What is Postpartum Depression (PPD)?

Childbirth takes a huge amount of energy, and after birth, there is a rapid change in body chemistry. It is not uncommon to feel overwhelmed and anxious about the many responsibilities of having a newborn. Symptoms of the “baby blues” include fatigue, crying, insomnia, anger, feelings of being alone, and the inability to concentrate. These symptoms are usually short-lived. However, if you are not feeling better after 2-3 weeks, or if your symptoms get more severe, you may have serious postpartum depression. Please seek medical advice.

What Can I Do?

Herbs: Hormonal imbalances and the rapid drop in progesterone after birth can create feelings of depression.

  • Vitex helps stimulate progesterone production and balance the hormonal cycle.
  • Motherwort and lemon balm can help with mood swings and emotional balance.
  • Scullcap, oats, and chamomile are tonic herbs for nerves and stress.
  • St. John’s wort is also used by nursing mothers.


  • Calcium and magnesium soothe nerves and promote sleep.
  • Get adequate folic acid in your diet.
  • Cut down on coffee and caffeine.

Homeopathy: The following remedies are recommended for PPD: Sepia, Pulsatilla, Ignatia, Natrum mur, and Arsenicum album. Consult a homeopathic doctor to get the correct remedy for your specific symptoms.

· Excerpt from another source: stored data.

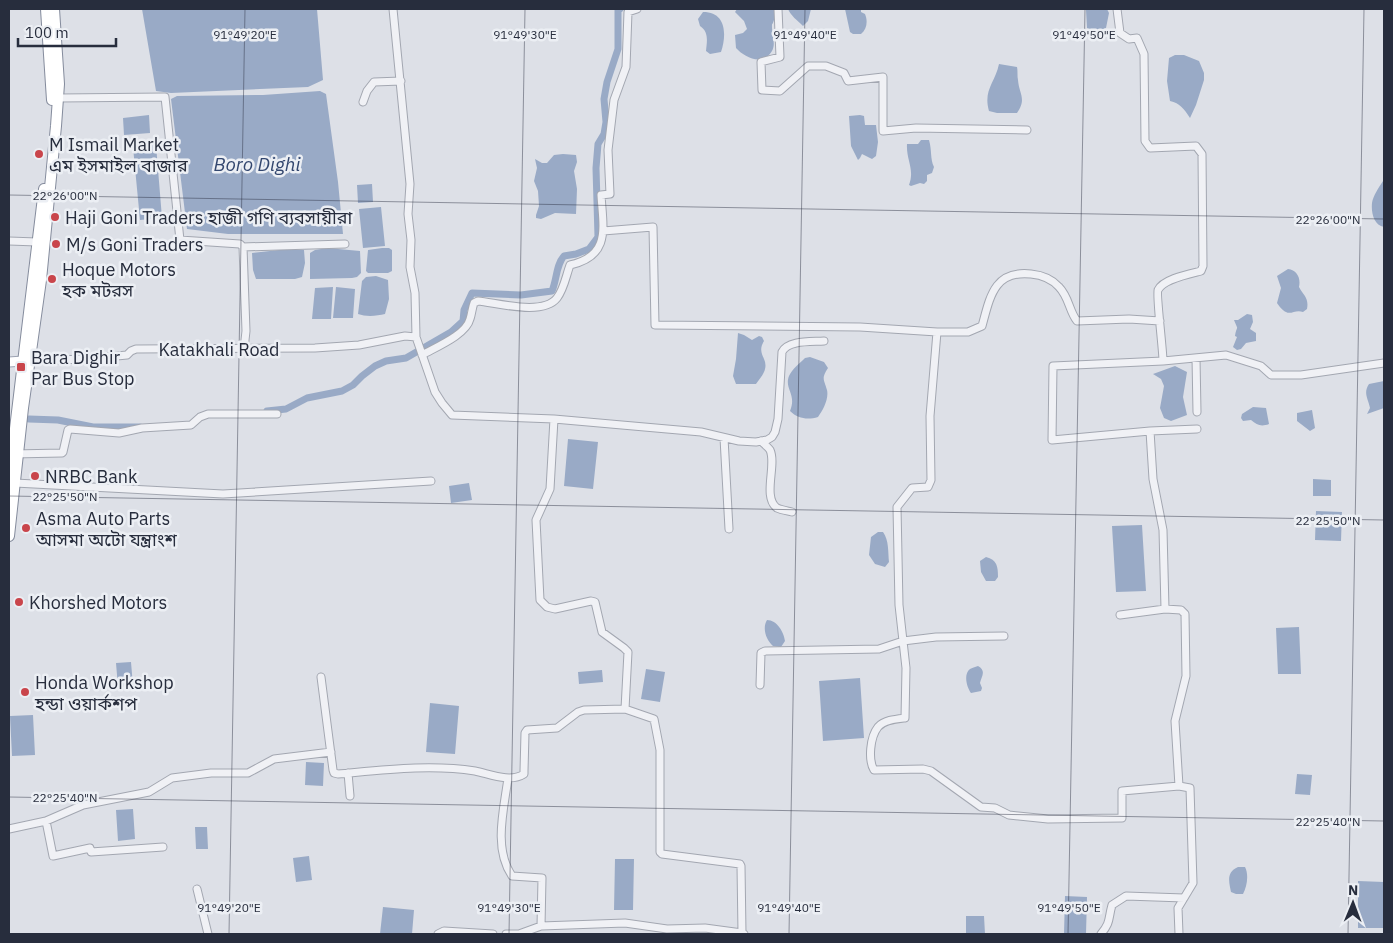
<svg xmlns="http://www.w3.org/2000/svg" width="1393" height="943" viewBox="0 0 1393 943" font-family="'IBM Plex Sans','Noto Sans Bengali',sans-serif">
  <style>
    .water { fill: #99aac6 }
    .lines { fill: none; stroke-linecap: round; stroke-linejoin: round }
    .canal { stroke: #99aac6; stroke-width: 7 }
    .minor-casing { stroke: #a3a7b1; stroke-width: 9 }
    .major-casing { stroke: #9da3b2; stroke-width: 11 }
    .highway-casing { stroke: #858c9d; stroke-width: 12 }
    .minor { stroke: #f0f1f5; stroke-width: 7 }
    .major { stroke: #fff; stroke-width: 9 }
    .highway { stroke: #fff; stroke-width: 10 }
    .ticks { fill: none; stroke: #272d3d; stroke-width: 1; stroke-opacity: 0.45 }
    .poi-dot { fill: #c9454b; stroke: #eceff4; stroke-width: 2 }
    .labels { text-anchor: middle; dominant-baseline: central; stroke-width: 5; stroke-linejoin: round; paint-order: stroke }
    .poi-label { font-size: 18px; fill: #272d3d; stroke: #eceff4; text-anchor: start }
    .street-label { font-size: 18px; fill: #272d3d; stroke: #eceff4 }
    .water-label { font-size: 19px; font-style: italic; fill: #33476f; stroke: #eceff4 }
    .ticks-label { font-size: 12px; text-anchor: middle; fill: #272d3d; stroke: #eceff4; stroke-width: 5; stroke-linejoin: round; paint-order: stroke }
  </style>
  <rect width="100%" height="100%" fill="#dde0e7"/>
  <path class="water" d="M 142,9 L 317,9 L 323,80 L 308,87 L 171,93 L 156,91 Z
    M 737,9 L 774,9 C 774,12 775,17 774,20 C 772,27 772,21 772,28 C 772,35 776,44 772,51 C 763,67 744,57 736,48 L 735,35 L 743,33 L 747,29 L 744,21 L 735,12 Z
    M 788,9 L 811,9 L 808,21 L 803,26 C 797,20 791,16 788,9 Z
    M 845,9 L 861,9 L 861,12 L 865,14 C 868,21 867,29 861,34 L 853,34 L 850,32 Z
    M 1087,9 L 1107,9 L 1109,13 L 1106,28 L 1101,30 L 1089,30 L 1087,28 L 1086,10 Z
    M 703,12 C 726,12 727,34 721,52 L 710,54 L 706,51 C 707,41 709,32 700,26 L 698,19 Z
    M 1175,55 L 1184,55 L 1199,61 L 1204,73 L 1204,80 L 1196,105 L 1190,118 C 1184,109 1180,103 1170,101 L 1167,81 L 1169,58 Z
    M 999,64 L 1017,67 C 1018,72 1017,76 1018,80 C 1019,94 1027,99 1017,113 L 997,113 L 989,111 C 983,90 995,83 999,64 Z
    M 320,91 L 326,94 L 338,182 L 343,234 L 228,234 L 187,229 L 171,99 L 177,96 L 263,95 Z
    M 149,115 L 150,133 L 124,135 L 123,118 Z
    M 860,115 L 864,116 L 865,125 L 876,125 L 878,142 L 876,156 L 872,159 L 862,154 L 860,158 L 858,160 L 851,146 L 849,116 Z
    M 921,140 L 929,140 C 932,150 930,159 934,167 L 932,173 L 927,175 L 927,181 L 924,184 L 920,183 L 911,186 L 909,185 C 915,169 906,160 907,144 L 918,144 Z
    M 156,145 L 162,218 L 140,220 L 133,147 Z
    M 563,154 L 576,155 L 577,162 L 574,171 L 577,189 L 576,214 L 555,213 L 541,219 L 536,218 L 536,215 L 539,206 L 538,191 L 534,181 L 537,168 L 535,159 L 542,163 L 547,163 L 554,155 Z
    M 1383,181 L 1384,181 L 1384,227 C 1374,225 1371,213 1372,203 C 1373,196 1379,187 1383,181 Z
    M 372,184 L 373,202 L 358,203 L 357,185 Z
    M 381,207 L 385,246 L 363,248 L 359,209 Z
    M 327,248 L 360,251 L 361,273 L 357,277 L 352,278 L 310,279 L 310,253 L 315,250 Z
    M 382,248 L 389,248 L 392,250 L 392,271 L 388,273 L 368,273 L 366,271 L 368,250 Z
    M 279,250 L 304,250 L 305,263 L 302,277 L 295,279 L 256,279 L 253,270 L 252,253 Z
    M 1288,269 C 1297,270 1301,278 1299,287 C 1304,296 1309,298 1307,309 L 1303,312 C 1296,309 1291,315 1286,312 C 1283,311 1279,306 1277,303 L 1281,288 L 1277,276 Z
    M 376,276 L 388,280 L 389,299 L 385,314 C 377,316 366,317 358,314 L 362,281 L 366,277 Z
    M 333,287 L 331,319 L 312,319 L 315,288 Z
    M 336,287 L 355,289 L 353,318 L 333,318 Z
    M 1247,314 L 1252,315 L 1253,322 L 1250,329 L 1256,333 L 1256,341 L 1246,343 L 1241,349 L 1237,350 L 1233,347 L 1237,337 L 1235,336 C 1237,324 1239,332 1234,320 L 1238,320 Z
    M 738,333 L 744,335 L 752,340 L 759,336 L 762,337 L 764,341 C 756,354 768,358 765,369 C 764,374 759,380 756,384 L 736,384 L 733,376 L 736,359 Z
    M 810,357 L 824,362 L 828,368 C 821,379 824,379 827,390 C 829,399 823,410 818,417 C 808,420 798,419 790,411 C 797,394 784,389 789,376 C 792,369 800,363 805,358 Z
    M 1175,366 L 1187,372 L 1183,397 L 1187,415 L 1171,421 L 1164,418 L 1160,408 L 1164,386 L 1161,379 L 1153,374 Z
    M 1384,381 L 1384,408 L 1367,414 L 1370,408 C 1368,398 1363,393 1369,384 Z
    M 1253,407 L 1266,408 L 1269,424 C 1261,427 1257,425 1251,420 L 1243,421 L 1241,418 L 1242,414 Z
    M 1312,410 L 1315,428 L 1310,431 L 1297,421 L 1297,413 Z
    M 568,439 L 598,442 L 593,489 L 564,486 Z
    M 1313,479 L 1331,480 L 1331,496 L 1313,496 Z
    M 469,483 L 472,500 L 451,503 L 449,486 Z
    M 1316,511 L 1342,512 L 1341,541 L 1315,540 Z
    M 1142,525 L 1146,591 L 1116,592 L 1112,526 Z
    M 878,532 L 883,532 C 889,540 888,552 889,562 L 885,567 L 875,564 L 869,555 L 871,537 Z
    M 986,557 C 997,560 998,566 998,577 L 995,581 L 986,581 L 981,572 L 980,561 Z
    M 767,620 C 777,620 784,632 785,641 L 781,647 L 773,646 C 766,640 762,628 767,620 Z
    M 1299,627 L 1301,674 L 1278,674 L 1276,628 Z
    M 131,662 L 133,686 L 118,687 L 116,663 Z
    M 978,666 C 987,671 981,677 980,683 L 982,688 L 981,691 L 971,693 C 967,688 963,674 970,669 C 972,668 975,667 978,666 Z
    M 646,669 L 665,672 L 660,702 L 641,699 Z
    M 602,670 L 603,682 L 579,684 L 578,672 Z
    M 860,678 L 864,738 L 823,741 L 819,681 Z
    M 430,703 L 459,706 L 455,754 L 426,752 Z
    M 33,715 L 35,755 L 12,756 L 10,716 Z
    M 306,762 L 324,763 L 323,786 L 305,785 Z
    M 1297,774 L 1312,775 L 1310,795 L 1295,794 Z
    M 133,809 L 135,839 L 118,841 L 116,810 Z
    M 195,827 L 207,827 L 208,849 L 196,849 Z
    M 309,856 L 312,880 L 296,882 L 293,858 Z
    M 615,859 L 634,859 L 633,910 L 614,910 Z
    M 1238,867 L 1245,867 C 1249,875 1247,886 1243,894 L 1236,894 L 1231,892 C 1229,882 1226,872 1238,867 Z
    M 1358,881 L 1384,882 L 1384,928 L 1358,928 Z
    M 1065,896 L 1087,897 L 1086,934 L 1064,934 Z
    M 383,907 L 414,910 L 412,934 L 380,934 Z
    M 966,916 L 984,916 L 985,934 L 966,934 Z"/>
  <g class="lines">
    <path class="canal" d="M 267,411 L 286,409 L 307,398 L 342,391 L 353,385 L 362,376 L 375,366 L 386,361 L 406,358 L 451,332 L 463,321 L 464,310 L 472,293 L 521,295 L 552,291 C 557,279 556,265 564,256 L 576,254 L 589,249 L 598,237 L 596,168 L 598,144 L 604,134 L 606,122 L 604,99 L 607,82 L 618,49 L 618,10 L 620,9
      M 29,419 L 58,420 L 93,427 L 140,427"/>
    <g class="minor-casing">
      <path id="minor" d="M 393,9 L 410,184 L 408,214 L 411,240 L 410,267 L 415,293 L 416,337 L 435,392 L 442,403 L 452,415 L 554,419 L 701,432 L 739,441 L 756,442 L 767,440 L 772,437 L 775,432 L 778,419 L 782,352 C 788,340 811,342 824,341
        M 778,9 L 780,57 L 761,62 L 762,90 L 780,91 L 808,66 L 826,66 L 844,73 L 848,81 L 883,77 L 883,131 L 916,128 L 1027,130
        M 1117,9 L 1120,33 L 1129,39 L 1137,38 L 1144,54 L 1145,141 L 1150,148 L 1196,146 L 1202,154 L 1203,266 L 1201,271 C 1189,274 1163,279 1158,290 C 1156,294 1163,350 1163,361
        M 59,98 L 165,97 L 180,240 L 240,244 L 243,247 L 246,331 L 244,349
        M 363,102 L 367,91 L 374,82 L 401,81
        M 603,231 L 653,227 L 655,325 L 860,327 L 937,332 L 930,416 L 931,480 L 928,487 L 912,488 L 897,507 L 899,605 L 906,668 L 905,718 C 896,719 884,720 878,727 C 870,737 868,760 874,770 L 923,769 L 931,771 L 981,807 L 995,808 L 1009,815 L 1048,819 L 1122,818 L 1122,791 L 1179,786 L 1175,721 L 1186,676 L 1185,614 L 1181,610 L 1165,609 L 1163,530 L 1153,479 L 1150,431 L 1197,429
        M 9,241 L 37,242
        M 243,247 L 345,244
        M 937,332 L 968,332 L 982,326 C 990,297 994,270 1031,274 C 1041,275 1052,279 1059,287 C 1069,297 1069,311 1077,321 L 1129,319 L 1160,321
        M 422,355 C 436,347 466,335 470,319 C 472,313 472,308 474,303 L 478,301 C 498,303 543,316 557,298 C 564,289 566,276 570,265 C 611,256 603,228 601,195 L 610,194 L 608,150 L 614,100 L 626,67 L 628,12 L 637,9
        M 1196,358 L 1197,412
        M 25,361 L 86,359 L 127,355 L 131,351 L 136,349 L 315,348 L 359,345 L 405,336 L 416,337
        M 554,419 L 550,489 L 536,520 L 540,600 L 547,607 L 555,609 L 591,601 L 595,602 L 602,632 L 624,648 L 628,652 L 625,709
        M 1150,431 L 1052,440 L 1053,366 L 1163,361 L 1226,355 L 1261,366 L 1271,375 L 1301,375 L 1384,363
        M 724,438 L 729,529
        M 761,441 C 764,444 768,447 770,450 C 777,465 762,497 777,508 C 781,510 788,511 792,512
        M 13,454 L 62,453 L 63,452 L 68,430 L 70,429 L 119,433 L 142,428 L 191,425 L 200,417 L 208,414 L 277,414
        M 15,483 L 223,494 L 431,481
        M 1120,615 L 1165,609
        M 321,677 L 333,770 L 334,773 L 338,774 C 383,770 430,764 475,771 C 490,774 510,783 524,774 L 524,771 L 525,733 L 527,730 L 557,728 L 578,712 L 584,710 L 625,709 L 654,719 L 660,750 L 660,852 L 662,854 L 740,864 L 741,866 L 742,933
        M 760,685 L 761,653 L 765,651 L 879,649 L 903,641 L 936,637 L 1004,636
        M 348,773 L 350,796
        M 508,778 C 504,809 493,848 512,876 L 542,878 L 541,926
        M 1179,786 L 1190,788 L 1193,883 L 1178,908 L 1179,934
        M 46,821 L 53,856 L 90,848 L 91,852 L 163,847
        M 9,829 L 46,821 L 83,805 L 149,792 L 172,778 L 211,773 L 248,773 L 274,759 L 331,752
        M 197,889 L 208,934
        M 438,934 L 444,931 L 493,934
        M 506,934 L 519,934 L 541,926 L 625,923 L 667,929 L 705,928 L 742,933 L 744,934
        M 1101,934 C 1111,922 1108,919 1112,905 L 1126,896 L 1184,898"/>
    </g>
    <g class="major-casing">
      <path id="major" d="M 9,362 L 23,361"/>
    </g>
    <g class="highway-casing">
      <path id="highway" d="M 46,9 L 52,100
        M 9,478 L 44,189
        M 9,536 L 23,408 L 41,280 L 56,126 L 59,84 L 54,9"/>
    </g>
    <use href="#minor" class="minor"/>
    <use href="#major" class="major"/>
    <use href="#highway" class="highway"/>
  </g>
  <path class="ticks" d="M 9,195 L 1384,219M 9,496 L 1384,520M 9,797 L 1384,821M 229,934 L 245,9M 509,934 L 525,9M 789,934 L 805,9M 1068,934 L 1085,9M 1348,934 L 1364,9"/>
  <g class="poi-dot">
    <circle cx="39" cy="154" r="5"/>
    <circle cx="55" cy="217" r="5"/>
    <circle cx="56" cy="244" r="5"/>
    <circle cx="52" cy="279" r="5"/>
    <rect x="16" y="362" width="10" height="10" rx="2.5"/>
    <circle cx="35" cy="476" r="5"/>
    <circle cx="26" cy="528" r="5"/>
    <circle cx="19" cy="602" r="5"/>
    <circle cx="25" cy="692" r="5"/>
  </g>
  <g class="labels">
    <g class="poi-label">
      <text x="49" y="144">M Ismail Market<tspan x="49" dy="21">এম ইসমাইল বাজার</tspan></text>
      <text x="65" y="217">Haji Goni Traders হাজী গণি ব্যবসায়ীরা</text>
      <text x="66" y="244">M/s Goni Traders</text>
      <text x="62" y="269">Hoque Motors<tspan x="62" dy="21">হক মটরস</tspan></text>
      <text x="31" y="357">Bara Dighir<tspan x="31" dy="21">Par Bus Stop</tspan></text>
      <text x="45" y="476">NRBC Bank</text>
      <text x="36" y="518">Asma Auto Parts<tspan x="36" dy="21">আসমা অটো যন্ত্রাংশ</tspan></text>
      <text x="29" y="602">Khorshed Motors</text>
      <text x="35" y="682">Honda Workshop<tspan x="35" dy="21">হন্ডা ওয়ার্কশপ</tspan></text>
    </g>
    <g class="street-label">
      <text x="219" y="349">Katakhali Road</text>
    </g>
    <g class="water-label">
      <text x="257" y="164">Boro Dighi</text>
    </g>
  </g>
  <g class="ticks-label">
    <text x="245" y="39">91°49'20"E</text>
    <text x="525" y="39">91°49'30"E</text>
    <text x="805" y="39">91°49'40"E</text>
    <text x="1084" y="39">91°49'50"E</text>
    <text x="65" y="200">22°26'00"N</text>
    <text x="1328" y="224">22°26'00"N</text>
    <text x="65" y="501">22°25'50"N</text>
    <text x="1328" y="525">22°25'50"N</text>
    <text x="65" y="802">22°25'40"N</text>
    <text x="1328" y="826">22°25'40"N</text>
    <text x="229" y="912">91°49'20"E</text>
    <text x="509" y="912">91°49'30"E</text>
    <text x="789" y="912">91°49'40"E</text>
    <text x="1069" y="912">91°49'50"E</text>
  </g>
  <rect width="1393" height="943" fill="none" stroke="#272d3d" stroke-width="20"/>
  <g transform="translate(1353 903) rotate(1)" stroke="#eceff4" stroke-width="4" paint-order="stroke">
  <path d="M0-4L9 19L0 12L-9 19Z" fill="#272d3d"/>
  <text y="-8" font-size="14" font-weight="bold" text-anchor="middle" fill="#272d3d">N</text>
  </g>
  <path d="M18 38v8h98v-8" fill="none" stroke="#272d3d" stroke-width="2.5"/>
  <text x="25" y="38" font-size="15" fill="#272d3d" stroke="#eceff4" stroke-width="4" paint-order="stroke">100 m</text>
</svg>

Aromatherapy: The smell of clary sage, sandalwood, and citrus uplifts the spirits, so use these essences in a massage oil, bath, or sleep pillow. Put drops on a handkerchief to sniff throughout the day. Aromatherapy inhalers and spritzers are available at natural food stores.

Bach Flower Essences:

  • Gorse: for discouragement and despondency.
  • Mustard: for deep gloom for no reason.
  • Sweet Chestnut: for mental anguish, hopeless despair, sorrow, exhaustion, loneliness.

Other Suggestions

  • Meditation: follow your breath, focus on an uplifting word or phrase.
  • Visualization: visualize “what brings me joy,” or your radiant face, with a sparkle in your eyes and joy in your smile.
  • Start doing simple exercises to get movement flowing through you.
  • Get help with housework, cooking, and other small children.
  • Talk with close friends, or get professional help from a counselor.

Where can I find more information?

For further reading we suggest, A Natural Guide to Pregnancy and Postpartum Health, Dean Raffelock, D.C., Dipl.Ac., CCN, Robert Rountree, M.D., and Virginia Hopkins and Melissa Block.